Carla is the rough and foul-mouthed waitress who spends more time yelling at customer’s than getting their drinks.  Frasier and Diane are the bar intellectuals who help attract the educated audience.   In real bars there are tons of “Norms” whom come in everyday to get a beer, make fun of themselves, and to get away from their homes.  This reflected so many Americans whose families were not functioning well, their professional life was failing and they just need someone to talk to.  Woody made sure nothing got to serious by showing his immaturity and ignorance.


This show tried to avoid social matters even though the character’s were working class people and took place in a time where being politically correct was needed.  Having said that, moral issued arrived in every episode, although the concept of telos will not find it’s way in this bar.  In this episode Diane is preaching on how she does not care about a man’s appearance, rather for what is in his brain.  When Diane meets the man of her dreams (smart, witty, and charming) she is torn because of how unattractive she finds him.  When she goes to break up with him, she is surprised to hear that he in fact has moved on from her.  Diane is relieved but ashamed that she let someone’s appearance dictate her feelings for him.

This program relates to the culture of time.  LGBTQ was not as evident as it is today, so the writers essentially crossed out that demographic.  Also fewer women were working than in today’s world, and even though Diane and Carla were employees they were only waitressing.  They had to listen to Sam, their male boss, which was the “status quo” in the 1980s.  A few characters had “power” or “domination” in this show.  Sam was the owner of the bar so he had power of Diane, Carla, and his customers.  Diane had the ability to confuse Sam’s empty head with her whit and jokes about his manhood.  Carla had the physical power to get what she wanted no matter what.  People (especially Cliff) feared her and customers would tip better so she would not lash out at them.  That being said, everyone has a voice and the ability to ask questions.  The customers had the same importance as the workers, which blended nicely.  Sam once scolded Diane for pretending to care about a man’s intellect when all that mattered to her was their looks.  He says, “Name one other reason (besides his looks) why anyone would go out with me. Can you?” She slyly says she cannot, without pointing out how he just insulted himself.  Her smile confuses Sam as the scene ends.

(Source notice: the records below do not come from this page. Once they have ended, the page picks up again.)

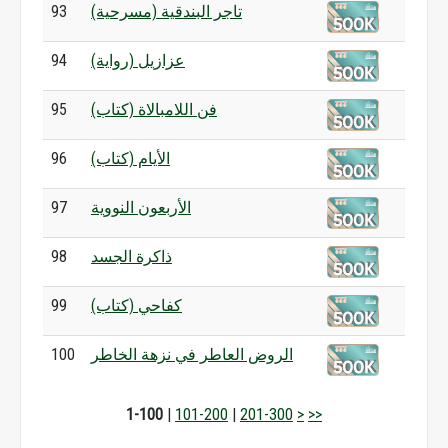
تاجر البندقية (مسرحية)
93
عزازيل (رواية)
94
فن اللامبالاة (كتاب)
95
الأيام (كتاب)
96
الأربعون النووية
97
ذاكرة الجسد
98
كفاحي (كتاب)
99
الروض العاطر في نزهة الخاطر
100
1-100
|
101-200
|
201-300
>
>>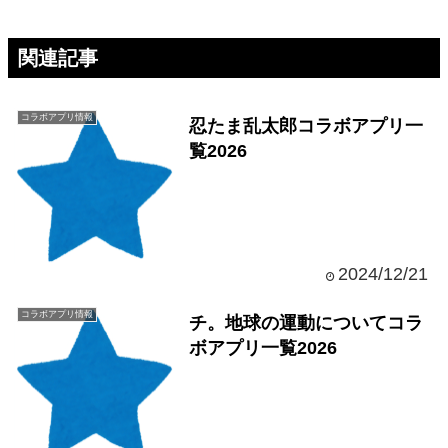
関連記事
コラボアプリ情報
忍たま乱太郎コラボアプリ一
覧2026
2024/12/21
コラボアプリ情報
チ。地球の運動についてコラ
ボアプリ一覧2026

Moments of intertextuality are evident throughout the episode.  For instance, Carla mentions the Red Sox.  That Boston baseball team is very near and dear to my heart so when the discuss it, I enjoy the show more.  There is also polysemy in this show being comedy and romance mixed into one.  People go to bars trying to find another mate.  The main plot line in the first five seasons was the on/off relationship of Diane and Sam.  That was included in almost every episode, but along the way Cliff, Norm, Carla, and Frasier developed into their own plots.  The intention for the program is showcase a place that is strictly for fun and to forget your troubles.  The bar is a place where people could go to the bartender to listen but not get into their business.  They are not trying to persuade anyone or inform the audience.  I think this show could influence viewers by having them relax about their problems.  So many times have characters came into the bar with anxiety about an issue only to have it resolved later.  They could also influence how viewers view fashion, hairstyles, and body image.  Look at Woody, he is an attractive guy but he is definitely on the skinnier side.  He showed men that they do not have to be muscular to find interested women.  Diane was a model for average women.  She was attractive but was not a size 0.  She brought “classiness” look with her wardrobe and tall hairstyle that many women emulated.

What makes Cheers so likable is their rich dialogue, realistic setting, and a wonderful cast.  The stories are full to the brim with jokes and the dialogue is as witty as can be.  Each character has people who can relate to them, either by their looks or attitudes.  Cheers has the ability to make their audience feel a part of what is happening on TV.  It is certainly a once in a lifetime show.